Here’s where Kanye West comes in, because whilst Kanye gives the world what they expect – the music, he additionally gives them an angle. More accurately, he rants; he criticises big names, he fiercely rebels against established systems and he praises unsung alternatives. Classic example: Kanye wanted to pioneer his own fashion brand - Nike said no, Adidas said yes. A few months later, Kanye releases a single called ‘Facts’, where he does the obvious – raps, but in addition to that, he takes Nike – a fairly inconspicuous and well-liked brand, and dissects it under a blade of criticism, bringing out the full colours of what is usually a simple, white tick. Think about how you know Kanye West: do you know him because he is just one of millions of musicians globally? Or do you know him because of his rants and the fact he shows a different, more aggressive, more diva-like side to the music industry?

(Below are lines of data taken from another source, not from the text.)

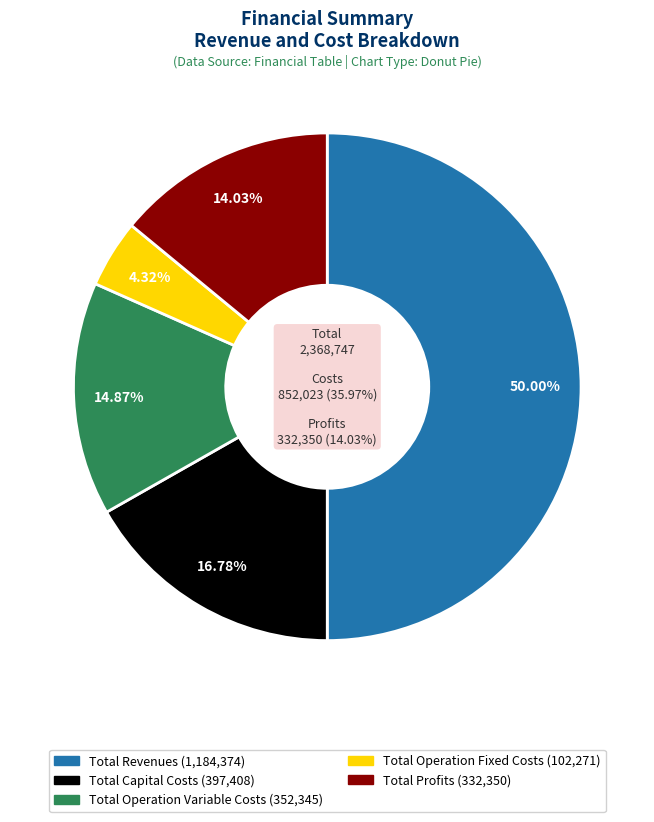

What is the change in value from Total Operation Variable Costs to Total Operation Fixed Costs?

-250073.7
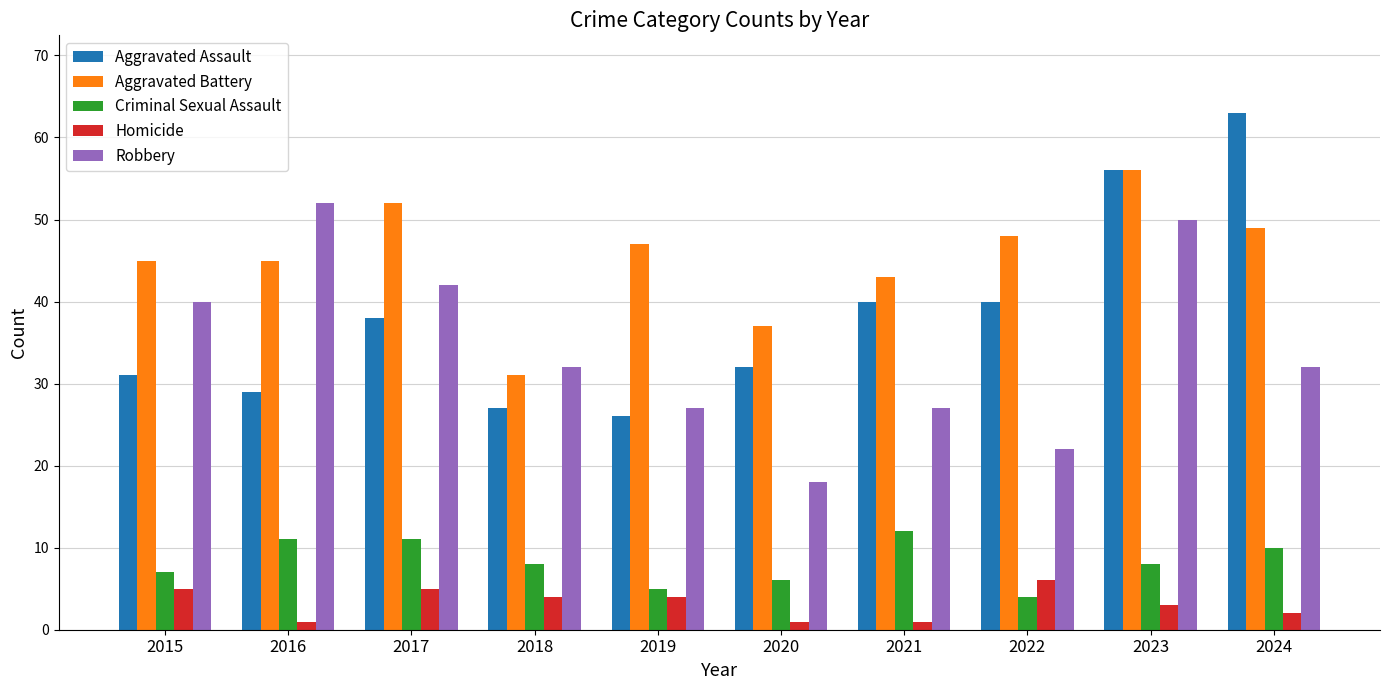

True or false: Aggravated Assault has a value of 40 at 2018.

False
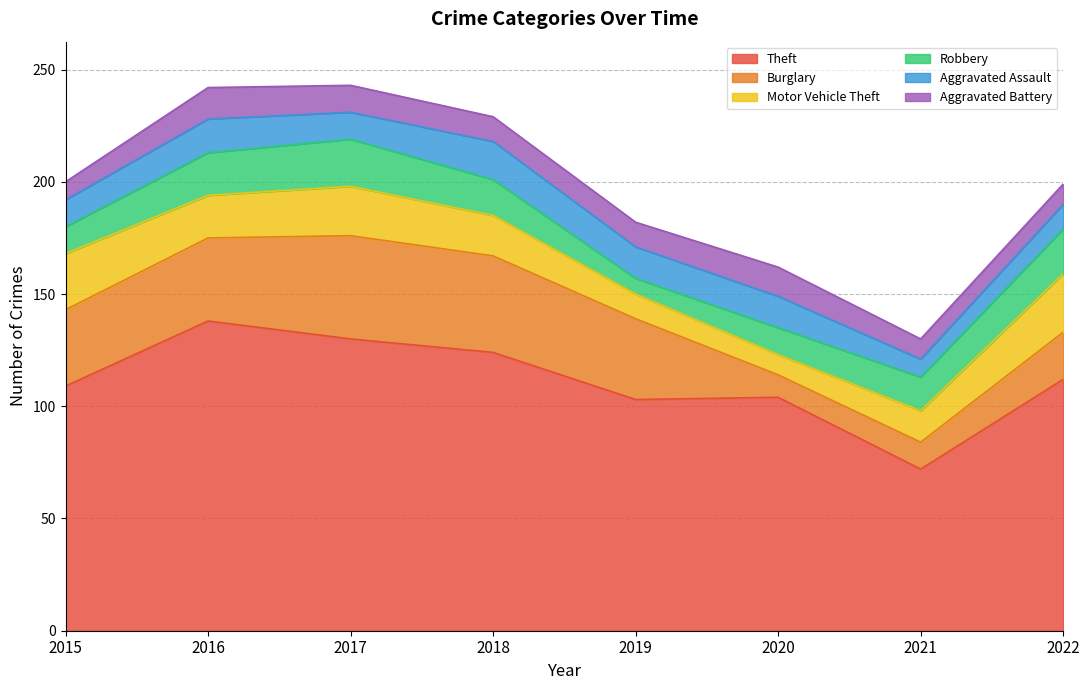

Rank the series at 2021 from lowest to highest value.

Aggravated Assault, Aggravated Battery, Burglary, Motor Vehicle Theft, Robbery, Theft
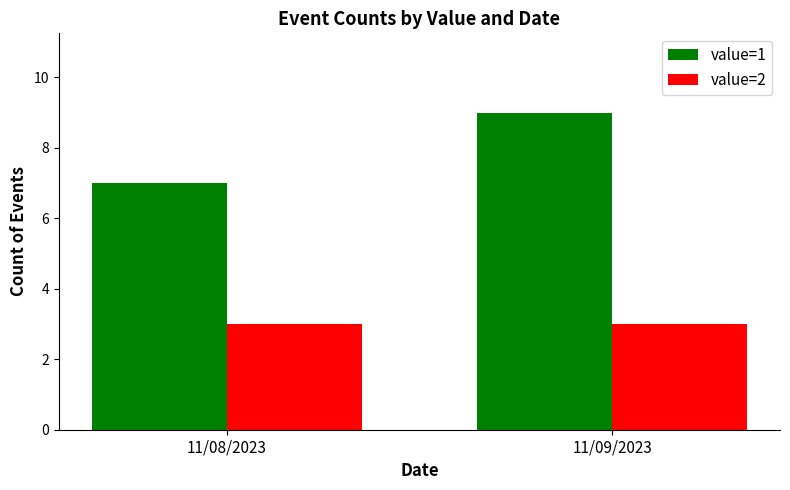

Read the value=1 value at 11/09/2023.

9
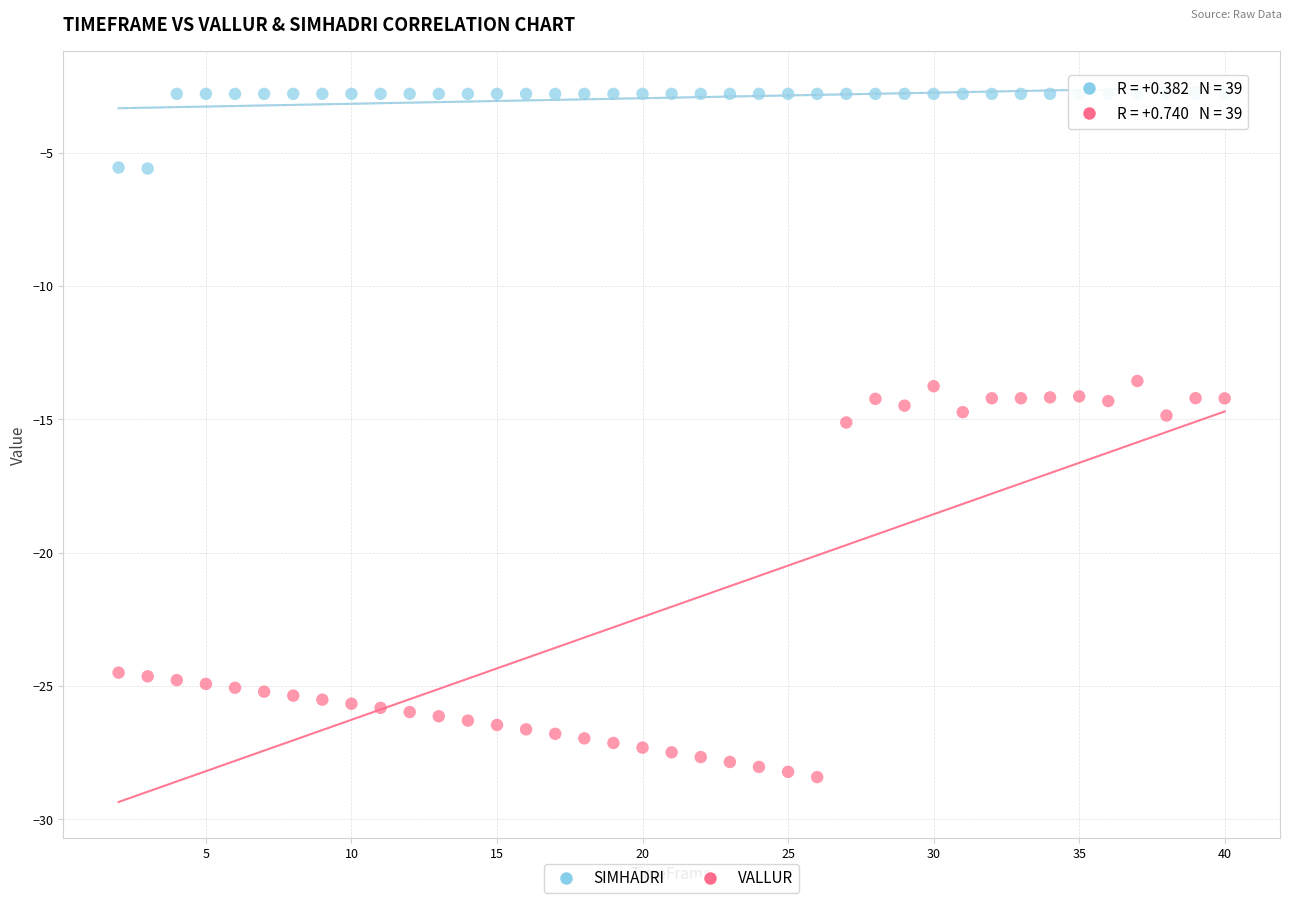

Which series reaches the minimum Y coordinate?

VALLUR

It’s the same with A Level Psychology exams. You *could* spend weeks perfectly memorising the tiniest details of the most incredible studies, sit through a two hour paper and somehow remember everything, down to the exact shade of y-fronts Sigmund Freud was wearing in his experiment, but you have now forced the examiner to mark you on how well you can retell a study they already know?” - and at best, you’d be looking at poor to mediocre marks. Going back to our analogy, we’re talking about a situation where you went to see Kanye West in concert 5 days in a row and each night he performed the same songs – you know the songs already, it’s cool seeing them live, but that novelty doesn’t last across 5 days, and neither does seeing the same study retold across thousands of papers.
However, students who deliver a brief summary of the research, but spend most of their time constructing criticism and formulating arguments will always access the top marks. This can be done on a micro and macro level. On a micro level, what’s wrong with the study itself? How could the participants and their specific demographics (race, gender, age) be the downfall of this study? Is the design and method of the study really testing what it’s supposed to or is there a much better way? Compared to the other researcher who you came across in the topic, is this worse or better? On a macro level – what about the nature vs. nurture debate? Are we seeing results from people being people or people being environmental products? Did things happen because of the free will of participants or the determinism of the study happening at a certain time in culture and history? These questions and explorative angles are the equivalent of Kanye taking 10 minutes out to rant about something new on each of the 5 days. You’d get your music, but you’d also get something completely memorable, whether you agreed or disagreed, you’d be forced to exit your mindless foot tapping and actually think it through. If an examiner has to stop to consider your argument, they have to mentally take sides in your debate and rather than hearing the general tune of everyone’s papers, it’s your rant they are now forced to focus on.
Any good Psychology course will outline important studies that you should know – that’s the evidence. However, what has allowed Psychology to be more than it’s studies is its evaluation – the constant pursuit of finding a flaw or better alternative in an already good study. That process (termed ‘falsifying’) is something that has and will go one forever, because there will always be new researchers with new arguments. The good news then, is that, the same way they’ll always be something for Kanye to rant about, they’ll always be theories, paradigms and experiments for you to compare, and criticise – and add that to the information everyone is already using, you’ll be head and shoulders above the West.